» **Extracted material**
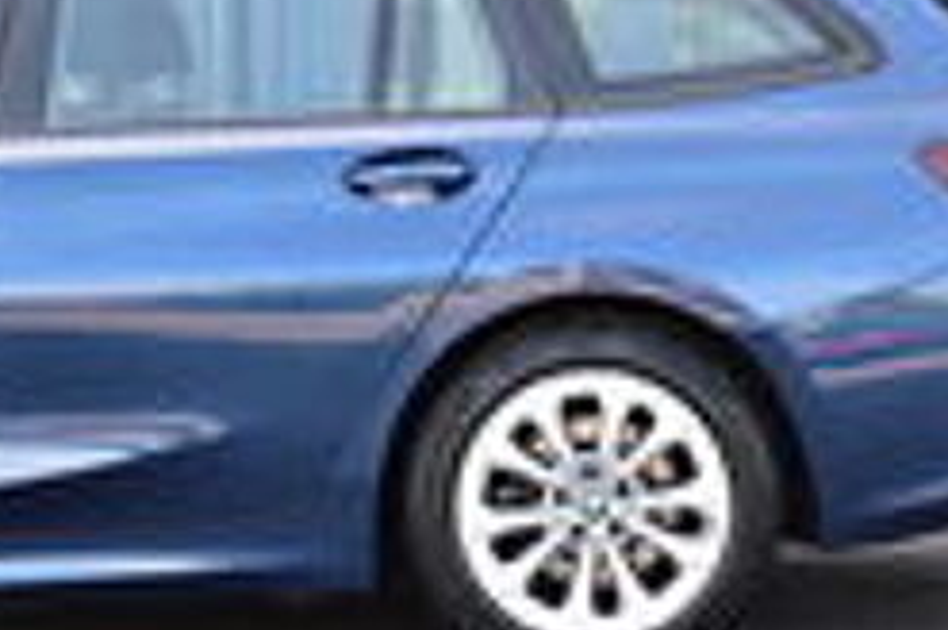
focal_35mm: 140
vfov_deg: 9.8
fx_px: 3682
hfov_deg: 14.6
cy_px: 244
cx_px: 710
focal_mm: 48
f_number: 8
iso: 400
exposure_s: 1/60
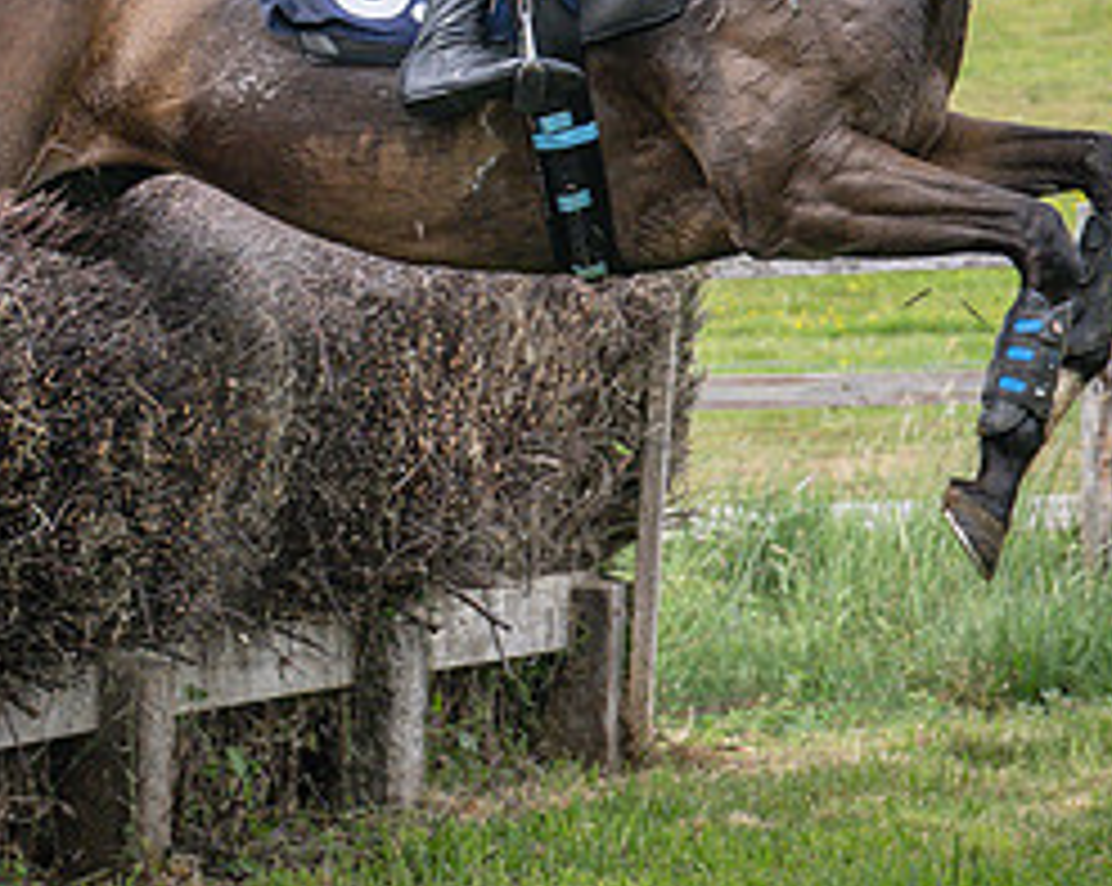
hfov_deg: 6.4
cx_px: 650
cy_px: -80
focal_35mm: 304
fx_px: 9993
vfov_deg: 5.1
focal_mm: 70
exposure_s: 1/1600
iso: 400
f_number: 5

» **Work request**
The full listing above, duplicated exactly and without its pictures, is the answer.

» **Response**
focal_35mm: 140
vfov_deg: 9.8
fx_px: 3682
hfov_deg: 14.6
cy_px: 244
cx_px: 710
focal_mm: 48
f_number: 8
iso: 400
exposure_s: 1/60
hfov_deg: 6.4
cx_px: 650
cy_px: -80
focal_35mm: 304
fx_px: 9993
vfov_deg: 5.1
focal_mm: 70
exposure_s: 1/1600
iso: 400
f_number: 5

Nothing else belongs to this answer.